### Consigne 1:
Répondez aux questions suivantes d'après l'extrait :
(a) Combien de clients le cabinet d'avocats représentait-il, selon la source, jusqu'à il y a deux ans ?
(b) À quel média la source s'est-elle adressée lundi ?
(c) Dans quelles circonstances la firme a-t-elle démissionné ?
### Consigne 2:
Recopiez fidèlement le passage de l'extrait allant de « La source a » à « pour le faire. ».

### Extrait:

La source proche de Strugano a déclaré lundi au Times of Israel que « jusqu’à il y a deux ans, le cabinet d’avocats représentait approximativement 300 clients et cent firmes en fiducie. La firme a démissionné immédiatement quand elle a découvert que des clients étaient impliqués dans le secteur des options binaires ».

La source a insisté sur le fait que le cabinet d’avocats de Strugano n’ouvrait pas d’entreprises offshore mais qu’il se contentait de présenter des clients à des tiers pour le faire.

« La firme n’ouvre pas de compagnies offshore, ne met pas en lien les centres d’appel et les entreprises de carte de crédit, mais elle présente des clients aux négociants », a-t-elle dit.

### Données:
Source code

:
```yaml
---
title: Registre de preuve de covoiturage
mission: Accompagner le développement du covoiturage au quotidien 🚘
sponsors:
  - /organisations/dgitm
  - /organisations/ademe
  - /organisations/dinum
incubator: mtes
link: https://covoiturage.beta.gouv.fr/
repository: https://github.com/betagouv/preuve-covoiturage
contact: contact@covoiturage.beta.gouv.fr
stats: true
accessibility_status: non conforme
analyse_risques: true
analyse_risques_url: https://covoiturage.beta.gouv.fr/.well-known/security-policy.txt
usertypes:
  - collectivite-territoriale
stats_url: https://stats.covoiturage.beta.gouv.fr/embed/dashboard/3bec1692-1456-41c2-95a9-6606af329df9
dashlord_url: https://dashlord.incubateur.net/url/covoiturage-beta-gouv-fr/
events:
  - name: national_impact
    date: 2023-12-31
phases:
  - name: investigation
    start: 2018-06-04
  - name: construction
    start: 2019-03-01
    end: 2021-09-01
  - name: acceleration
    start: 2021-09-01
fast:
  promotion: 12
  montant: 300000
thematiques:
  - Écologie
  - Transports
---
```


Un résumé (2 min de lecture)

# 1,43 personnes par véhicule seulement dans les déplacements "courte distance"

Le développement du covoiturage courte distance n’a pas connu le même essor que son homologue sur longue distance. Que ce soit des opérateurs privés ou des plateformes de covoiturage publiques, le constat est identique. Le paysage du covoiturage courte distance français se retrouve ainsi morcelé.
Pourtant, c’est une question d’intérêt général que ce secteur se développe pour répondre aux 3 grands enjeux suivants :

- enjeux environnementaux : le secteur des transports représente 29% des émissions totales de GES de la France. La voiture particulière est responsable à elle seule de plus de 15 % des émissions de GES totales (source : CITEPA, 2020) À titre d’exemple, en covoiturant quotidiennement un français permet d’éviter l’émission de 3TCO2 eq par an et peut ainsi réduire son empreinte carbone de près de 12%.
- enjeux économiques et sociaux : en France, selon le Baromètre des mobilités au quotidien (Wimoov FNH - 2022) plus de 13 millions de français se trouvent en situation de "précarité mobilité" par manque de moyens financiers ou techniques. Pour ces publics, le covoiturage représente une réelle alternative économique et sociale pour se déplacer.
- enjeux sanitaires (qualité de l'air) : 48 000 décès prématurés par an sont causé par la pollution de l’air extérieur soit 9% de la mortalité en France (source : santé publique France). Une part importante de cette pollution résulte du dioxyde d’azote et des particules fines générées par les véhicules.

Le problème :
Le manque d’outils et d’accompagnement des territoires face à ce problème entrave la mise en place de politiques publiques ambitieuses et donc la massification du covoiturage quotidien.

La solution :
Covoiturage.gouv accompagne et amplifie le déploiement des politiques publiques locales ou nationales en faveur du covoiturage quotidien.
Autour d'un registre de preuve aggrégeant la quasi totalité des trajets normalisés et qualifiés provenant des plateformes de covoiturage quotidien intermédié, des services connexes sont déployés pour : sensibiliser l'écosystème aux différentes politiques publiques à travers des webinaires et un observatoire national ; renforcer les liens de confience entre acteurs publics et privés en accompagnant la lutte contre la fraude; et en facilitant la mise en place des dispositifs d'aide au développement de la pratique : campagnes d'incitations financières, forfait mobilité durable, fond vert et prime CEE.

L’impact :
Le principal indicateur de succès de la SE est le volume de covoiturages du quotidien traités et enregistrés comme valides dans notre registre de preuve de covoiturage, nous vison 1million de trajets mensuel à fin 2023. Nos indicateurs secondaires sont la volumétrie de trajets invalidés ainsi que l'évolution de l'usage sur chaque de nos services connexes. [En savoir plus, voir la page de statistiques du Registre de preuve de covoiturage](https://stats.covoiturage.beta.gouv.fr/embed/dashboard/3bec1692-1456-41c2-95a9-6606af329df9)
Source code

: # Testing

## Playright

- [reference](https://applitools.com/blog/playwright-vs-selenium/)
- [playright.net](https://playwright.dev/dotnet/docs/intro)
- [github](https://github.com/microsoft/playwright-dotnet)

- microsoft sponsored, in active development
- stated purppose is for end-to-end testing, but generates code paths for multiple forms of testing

### Résultat 1:
(a) Approximativement 300 clients, ainsi que cent firmes en fiducie.
(b) Au Times of Israel.
(c) Elle a démissionné immédiatement quand elle a découvert que des clients étaient impliqués dans le secteur des options binaires.

### Résultat 2:
La source a insisté sur le fait que le cabinet d’avocats de Strugano n’ouvrait pas d’entreprises offshore mais qu’il se contentait de présenter des clients à des tiers pour le faire.